If you use the standard 4% withdrawal rate for your retired client’s portfolio, it’s time to reconsider your approach.
“The 4% withdrawal rate has long been presumed the industry standard for investors entering retirement, but this rate is no longer optimal,” says Vjosana Klosi, director of portfolio construction at CIBC and co-author of a May 2017 research paper on sustainable withdrawal rates.
Why? As Klosi explains, “The [4%] rate was determined by financial planning practitioners as early as 1994.” Further, “It was based on models [that] relied on historical returns to determine the performance of a balanced portfolio with 60% exposure to equities and 40% exposure to debt.”
And those historical returns are relatively high: 9% to 10%, on average, for Canadian equities, and 6% to 7% for Canadian bonds. On a 10-year basis, however, returns are considerably lower, at 5% to 6% for Canadian equities, and 2% to 3% for Canadian bonds, says Klosi.
Given this discrepancy, her firm has revised its long-term return expectations for balanced portfolios. “The main reason why […] is that, during the past nine years, the downward sloping trend for rates has resulted in increased valuations for fixed income,” she says, adding that the forecasted return for long-term Canadian bond yields is now 2.5%.

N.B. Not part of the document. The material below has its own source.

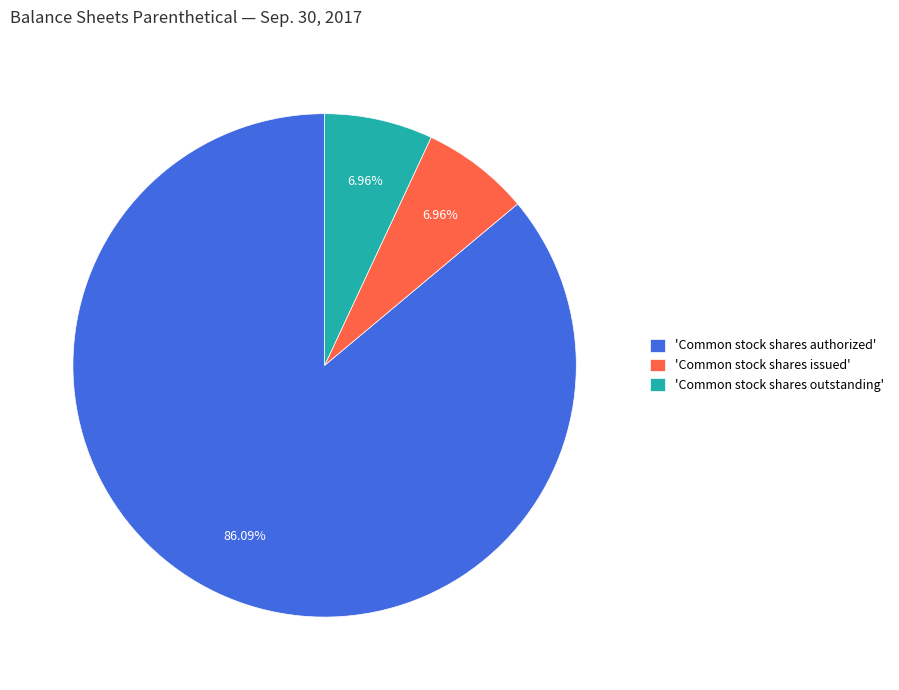

Does 'Common stock shares issued' represent more than half of the total?

No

So, Klosi adds, “Even though [withdrawal rates] are expected to increase in the long run, the forecasted expected rates should not be higher than 2.8% to 3%, which is still lower than the historical [withdrawal] target of 4%.”

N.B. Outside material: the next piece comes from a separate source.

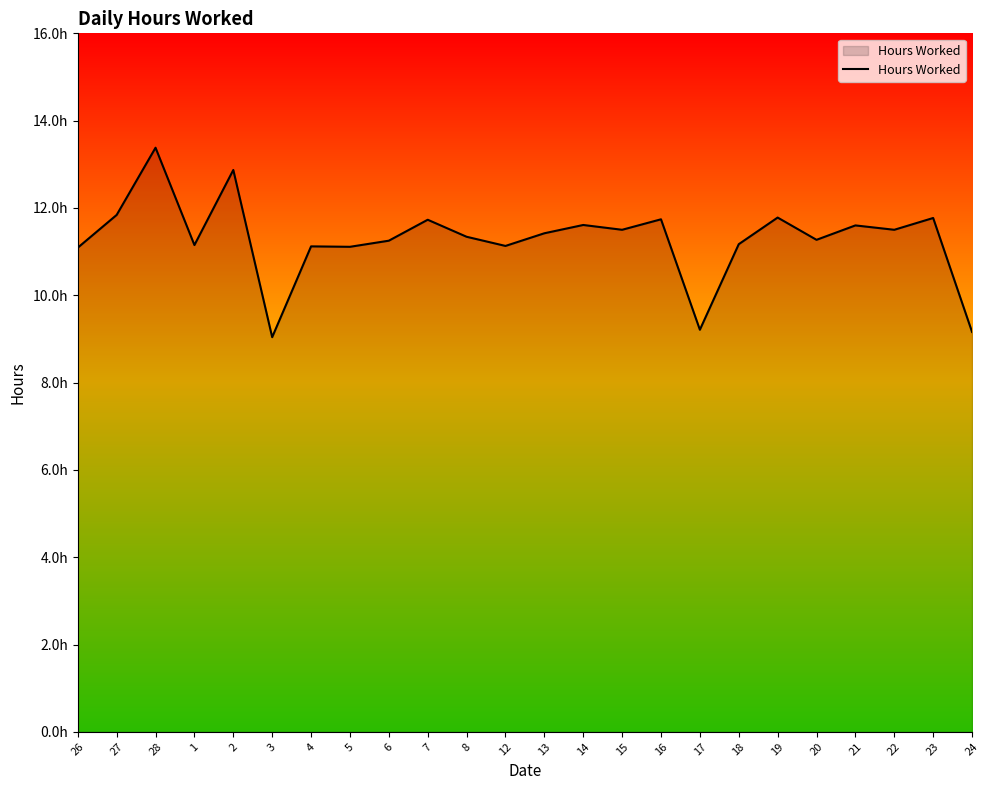

Is this an area chart (filled region under the line)?

Yes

For equities, “lower growth rates and demographics in developed markets have resulted in lower expected returns for equities in general and, therefore, lower expected returns for balanced portfolios,” she says.
Along with expected returns, a client’s risk profile affects his withdrawal rate.

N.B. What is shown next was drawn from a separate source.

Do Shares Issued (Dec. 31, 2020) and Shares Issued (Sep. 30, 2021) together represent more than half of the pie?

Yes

For a client with a medium-risk profile, who is willing to accept a 10% probability of their portfolio having no residual value, the recommended withdrawal rate is between 3.5% and 3.75%, finds Klosi.
In the research paper, Klosi cites a 2015 survey from Financial Advisor magazine that finds 55% of respondents (ages 50 to 65) want a 0% risk of outliving their retirement savings. For a client with a medium-risk profile to achieve that outcome, “the withdrawal rate is substantially lower,” says Klosi — between 2.25% and 2.75%.
Overall, depending on a client’s risk appetite, Klosi says recommended withdrawal rates vary between 2.5% and 4%.
“Investors who are willing to take on additional risk can increase their target withdrawal rates,” she says. Of course, those investors would also have to accept a greater failure probability, of above 10%. Such clients could also be few and far between, considering retirees’ primary fear is outliving their money, as revealed by the survey.